Under federal law, merely possessing child pornography can be punished by a prison sentence of up to 20 years, but ordinarily there is no mandatory minimum. One exception is when prosecutors decide to charge the defendant with "receiving" those images, which triggers a five-year mandatory minimum (an arbitrary enhancement, since anyone who looks at online images also receives them). Another exception is the 10-year mandatory minimum for a defendant with a prior conviction "under the laws of any State relating to aggravated sexual abuse, sexual abuse, or abusive sexual conduct involving a minor or ward." Since we're talking about child pornography, you might think the phrase "involving a minor or ward" modifies all three offenses in that list. If that is what you think, you are wrong. Or so says the Supreme Court, in a 6-to-2 decision issued this week.
The case involved Avondale Lockhart, a New Yorker who in 2000 was convicted of "sexual abuse in the first degree" against his 53-year-old girlfriend. That crime, which involves subjecting another person to "sexual contact" either by force or when she is incapable of consent, is a Class D felony punishable by two to seven years in prison. In 2011 a sting operation led to the seizure of Lockhart's computer, on which the FBI found some 15,000 images and nine videos showing minors engaged in sexual activity. He pleaded guilty to possession to avoid the five-year mandatory minimum triggered by a receiving charge, which prosecutors agreed to drop. But then the judge decided Lockhart's prior conviction made him subject to the 10-year mandatory minimum.
Lockhart argued that the judge was mistaken, since the 2000 conviction involved not a minor but a middle-aged woman. The U.S. Court of Appeals for the 2nd Circuit disagreed, and so did the Supreme Court.

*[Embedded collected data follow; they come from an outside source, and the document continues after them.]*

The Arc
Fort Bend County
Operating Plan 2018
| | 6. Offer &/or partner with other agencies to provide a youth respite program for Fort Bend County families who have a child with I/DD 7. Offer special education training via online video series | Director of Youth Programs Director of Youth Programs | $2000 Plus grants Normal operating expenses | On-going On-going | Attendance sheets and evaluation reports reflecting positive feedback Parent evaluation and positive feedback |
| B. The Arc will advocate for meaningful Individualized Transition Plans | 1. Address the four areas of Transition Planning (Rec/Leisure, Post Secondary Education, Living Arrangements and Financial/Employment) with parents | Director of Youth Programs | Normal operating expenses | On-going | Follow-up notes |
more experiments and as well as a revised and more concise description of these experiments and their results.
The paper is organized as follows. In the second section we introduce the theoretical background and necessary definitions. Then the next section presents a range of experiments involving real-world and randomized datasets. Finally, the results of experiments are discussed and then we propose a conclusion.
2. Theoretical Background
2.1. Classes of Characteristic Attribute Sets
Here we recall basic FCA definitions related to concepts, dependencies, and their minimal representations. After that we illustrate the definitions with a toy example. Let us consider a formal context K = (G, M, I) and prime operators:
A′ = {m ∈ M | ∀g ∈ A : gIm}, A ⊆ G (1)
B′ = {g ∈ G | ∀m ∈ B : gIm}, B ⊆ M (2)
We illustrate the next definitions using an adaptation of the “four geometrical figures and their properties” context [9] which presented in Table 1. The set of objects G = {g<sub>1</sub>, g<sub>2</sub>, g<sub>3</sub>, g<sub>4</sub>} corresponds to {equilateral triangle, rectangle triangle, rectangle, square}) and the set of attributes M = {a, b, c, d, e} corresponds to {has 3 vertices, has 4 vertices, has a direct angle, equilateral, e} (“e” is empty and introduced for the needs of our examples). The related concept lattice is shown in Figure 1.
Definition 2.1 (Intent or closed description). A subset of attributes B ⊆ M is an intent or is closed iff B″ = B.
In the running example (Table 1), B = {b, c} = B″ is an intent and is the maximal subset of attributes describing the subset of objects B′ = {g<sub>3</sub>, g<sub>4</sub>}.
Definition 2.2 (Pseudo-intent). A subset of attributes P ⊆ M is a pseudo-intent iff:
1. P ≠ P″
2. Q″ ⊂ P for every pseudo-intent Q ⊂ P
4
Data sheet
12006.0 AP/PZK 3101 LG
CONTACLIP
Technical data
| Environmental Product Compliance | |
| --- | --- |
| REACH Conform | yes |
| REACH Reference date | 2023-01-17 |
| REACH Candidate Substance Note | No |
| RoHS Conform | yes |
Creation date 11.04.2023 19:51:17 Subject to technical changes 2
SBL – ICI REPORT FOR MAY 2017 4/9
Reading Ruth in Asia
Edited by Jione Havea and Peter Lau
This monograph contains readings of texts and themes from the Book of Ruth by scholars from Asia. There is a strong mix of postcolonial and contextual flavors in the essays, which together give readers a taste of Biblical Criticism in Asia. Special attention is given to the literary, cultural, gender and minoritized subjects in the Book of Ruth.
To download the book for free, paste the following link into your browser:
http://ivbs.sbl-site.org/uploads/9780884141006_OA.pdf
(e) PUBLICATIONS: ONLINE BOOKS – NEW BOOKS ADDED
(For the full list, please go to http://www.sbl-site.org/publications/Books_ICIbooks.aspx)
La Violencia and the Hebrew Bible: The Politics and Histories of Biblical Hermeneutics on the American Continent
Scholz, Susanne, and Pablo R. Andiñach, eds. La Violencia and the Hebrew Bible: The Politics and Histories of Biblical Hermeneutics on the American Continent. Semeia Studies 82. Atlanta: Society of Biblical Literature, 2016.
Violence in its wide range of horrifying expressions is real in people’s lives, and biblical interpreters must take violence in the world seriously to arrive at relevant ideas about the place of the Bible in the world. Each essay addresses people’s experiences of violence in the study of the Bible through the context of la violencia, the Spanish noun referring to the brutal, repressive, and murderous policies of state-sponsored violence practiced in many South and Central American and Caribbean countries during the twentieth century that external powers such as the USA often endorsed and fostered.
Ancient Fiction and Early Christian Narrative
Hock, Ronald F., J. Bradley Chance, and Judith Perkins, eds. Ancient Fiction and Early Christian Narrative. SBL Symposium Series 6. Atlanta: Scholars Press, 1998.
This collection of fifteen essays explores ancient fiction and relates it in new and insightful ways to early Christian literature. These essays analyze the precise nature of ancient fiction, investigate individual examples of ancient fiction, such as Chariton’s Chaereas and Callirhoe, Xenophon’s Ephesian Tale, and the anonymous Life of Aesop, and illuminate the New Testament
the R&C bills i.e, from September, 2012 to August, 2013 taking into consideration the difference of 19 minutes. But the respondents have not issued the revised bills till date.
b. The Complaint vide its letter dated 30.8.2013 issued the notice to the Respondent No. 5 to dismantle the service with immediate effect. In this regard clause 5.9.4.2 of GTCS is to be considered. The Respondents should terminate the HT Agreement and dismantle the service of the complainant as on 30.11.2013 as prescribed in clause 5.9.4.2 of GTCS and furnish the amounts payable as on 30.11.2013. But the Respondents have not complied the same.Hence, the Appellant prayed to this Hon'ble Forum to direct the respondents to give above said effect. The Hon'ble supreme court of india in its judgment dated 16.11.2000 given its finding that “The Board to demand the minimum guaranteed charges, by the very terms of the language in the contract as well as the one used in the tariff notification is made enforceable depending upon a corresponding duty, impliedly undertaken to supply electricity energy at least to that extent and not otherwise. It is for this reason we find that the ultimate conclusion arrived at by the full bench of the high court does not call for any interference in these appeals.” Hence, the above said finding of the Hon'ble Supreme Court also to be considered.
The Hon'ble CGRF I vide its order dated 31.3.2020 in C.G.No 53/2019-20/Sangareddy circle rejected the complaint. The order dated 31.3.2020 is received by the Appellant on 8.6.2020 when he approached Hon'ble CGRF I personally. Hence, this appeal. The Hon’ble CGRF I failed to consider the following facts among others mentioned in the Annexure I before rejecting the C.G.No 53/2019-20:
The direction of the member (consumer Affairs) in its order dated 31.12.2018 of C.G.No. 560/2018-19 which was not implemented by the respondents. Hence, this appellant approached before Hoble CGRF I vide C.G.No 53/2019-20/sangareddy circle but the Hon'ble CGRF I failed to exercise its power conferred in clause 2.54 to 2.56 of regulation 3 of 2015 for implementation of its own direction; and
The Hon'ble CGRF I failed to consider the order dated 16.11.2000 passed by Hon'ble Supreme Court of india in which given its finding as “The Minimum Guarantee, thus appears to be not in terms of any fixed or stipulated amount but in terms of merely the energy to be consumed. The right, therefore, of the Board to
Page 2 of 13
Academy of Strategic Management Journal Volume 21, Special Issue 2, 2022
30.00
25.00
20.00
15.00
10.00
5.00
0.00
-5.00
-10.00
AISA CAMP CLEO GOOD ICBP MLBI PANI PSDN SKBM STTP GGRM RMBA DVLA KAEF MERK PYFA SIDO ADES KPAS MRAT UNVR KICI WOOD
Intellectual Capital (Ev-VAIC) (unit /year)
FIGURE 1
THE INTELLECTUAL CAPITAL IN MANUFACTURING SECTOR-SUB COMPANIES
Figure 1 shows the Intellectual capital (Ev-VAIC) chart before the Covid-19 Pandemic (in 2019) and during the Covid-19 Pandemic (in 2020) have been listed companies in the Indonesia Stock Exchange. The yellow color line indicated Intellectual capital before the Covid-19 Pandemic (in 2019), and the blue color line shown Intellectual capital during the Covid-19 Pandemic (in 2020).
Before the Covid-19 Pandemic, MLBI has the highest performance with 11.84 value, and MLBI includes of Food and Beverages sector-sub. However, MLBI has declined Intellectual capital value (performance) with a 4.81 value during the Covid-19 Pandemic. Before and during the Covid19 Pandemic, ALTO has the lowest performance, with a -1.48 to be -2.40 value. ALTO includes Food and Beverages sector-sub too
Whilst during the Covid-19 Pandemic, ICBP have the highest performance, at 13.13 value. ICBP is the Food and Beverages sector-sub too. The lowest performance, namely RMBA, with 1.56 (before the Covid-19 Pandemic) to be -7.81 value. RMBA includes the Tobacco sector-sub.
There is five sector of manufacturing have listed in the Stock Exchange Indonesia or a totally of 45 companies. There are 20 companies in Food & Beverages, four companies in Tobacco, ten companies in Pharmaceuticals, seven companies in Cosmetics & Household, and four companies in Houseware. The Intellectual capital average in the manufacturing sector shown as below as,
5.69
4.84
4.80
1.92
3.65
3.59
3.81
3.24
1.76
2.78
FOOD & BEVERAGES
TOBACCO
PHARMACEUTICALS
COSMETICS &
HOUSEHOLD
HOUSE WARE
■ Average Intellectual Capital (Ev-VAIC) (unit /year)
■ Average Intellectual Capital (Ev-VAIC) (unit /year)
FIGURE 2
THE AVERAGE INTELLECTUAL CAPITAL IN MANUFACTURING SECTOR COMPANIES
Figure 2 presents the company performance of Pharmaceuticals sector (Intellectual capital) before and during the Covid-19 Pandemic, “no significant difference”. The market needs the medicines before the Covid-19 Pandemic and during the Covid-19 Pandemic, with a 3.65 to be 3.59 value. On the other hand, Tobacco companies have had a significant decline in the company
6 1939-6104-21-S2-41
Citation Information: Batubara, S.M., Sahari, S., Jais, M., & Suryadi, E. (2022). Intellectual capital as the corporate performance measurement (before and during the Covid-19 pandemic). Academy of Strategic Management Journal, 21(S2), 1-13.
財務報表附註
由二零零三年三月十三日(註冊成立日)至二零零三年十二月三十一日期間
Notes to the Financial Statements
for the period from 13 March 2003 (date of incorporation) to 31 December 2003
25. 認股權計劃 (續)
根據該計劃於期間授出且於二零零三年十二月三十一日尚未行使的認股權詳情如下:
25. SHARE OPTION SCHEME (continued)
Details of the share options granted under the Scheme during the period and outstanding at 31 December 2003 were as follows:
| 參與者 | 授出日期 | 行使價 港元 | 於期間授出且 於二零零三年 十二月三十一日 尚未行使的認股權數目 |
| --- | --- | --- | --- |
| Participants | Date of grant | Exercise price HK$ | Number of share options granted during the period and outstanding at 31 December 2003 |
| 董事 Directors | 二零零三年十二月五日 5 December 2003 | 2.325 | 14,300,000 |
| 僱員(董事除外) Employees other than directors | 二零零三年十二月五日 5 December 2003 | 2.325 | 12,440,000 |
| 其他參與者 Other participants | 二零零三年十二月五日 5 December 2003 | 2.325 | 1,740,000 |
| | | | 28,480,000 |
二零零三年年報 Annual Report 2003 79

Writing for the majority, Justice Sonia Sotomayor says "the rule of the last antecedent" indicates that the phrase "involving a minor or ward" in the list of prior state offenses applies only to "abusive sexual conduct" and not to "sexual abuse" or "aggravated sexual abuse." She says that reading is reinforced by the list of prior federal offenses that also trigger the mandatory minimum, each of which is described in a separate section and only one of which refers to minors. "We see no reason to interpret §2252(b)(2) so that '[s]exual abuse' that occurs in the Second Circuit courthouse triggers the sentence enhancement, but 'sexual abuse' that occurs next door in the Manhattan municipal building does not," writes Sotomayor, who used to serve on the 2nd Circuit. Because the language is clear in context, she adds, Lockhart was wrong to invoke the "rule of lenity," which says ambiguous statutory language should be read to favor the defendant.
Justice Elena Kagan mocks Sotomayor's conclusion in a dissent joined by Stephen Breyer:
Imagine a friend told you that she hoped to meet "an actor, director, or producer involved with the new Star Wars movie." You would know immediately that she wanted to meet an actor from the Star Wars cast—not an actor in, for example, the latest Zoolander. Suppose a real estate agent promised to find a client "a house, condo, or apartment in New York." Wouldn't the potential buyer be annoyed if the agent sent him information about condos in Maryland or California? And consider a law imposing a penalty for the "violation of any statute, rule, or regulation relating to insider trading." Surely a person would have cause to protest if punished under that provision for violating a traffic statute. The reason in all three cases is the same: Everyone understands that the modifying phrase—"involved with the new Star Wars movie," "in New York," "relating to insider trading"—applies to each term in the preceding list, not just the last.
That ordinary understanding of how English works, in speech and writing alike, should decide this case….That normal construction finds support in uncommonly clear-cut legislative history, which states in so many words that the three predicate crimes all involve abuse of children. And if any doubt remained, the rule of lenity would command the same result: Lockhart's prior conviction for sexual abuse of an adult does not trigger §2252(b)(2)'s mandatory minimum penalty.
I tend to think Kagan has the better of this argument. But neither outcome is anything resembling justice for Avondale Lockhart, who paid the penalty for a crime he committed 16 years ago and now faces a minimum sentence five times as long for downloading forbidden pictures. Even if his appeal had been successful, Lockhart still would face a prison term of six-and-a-half to eight years under federal sentencing guidelines. That is more severe than New York's penalty for sexual contact with a child. It makes no sense that people who look at images of crimes against children are punished more harshly than people who actually commit crimes against children.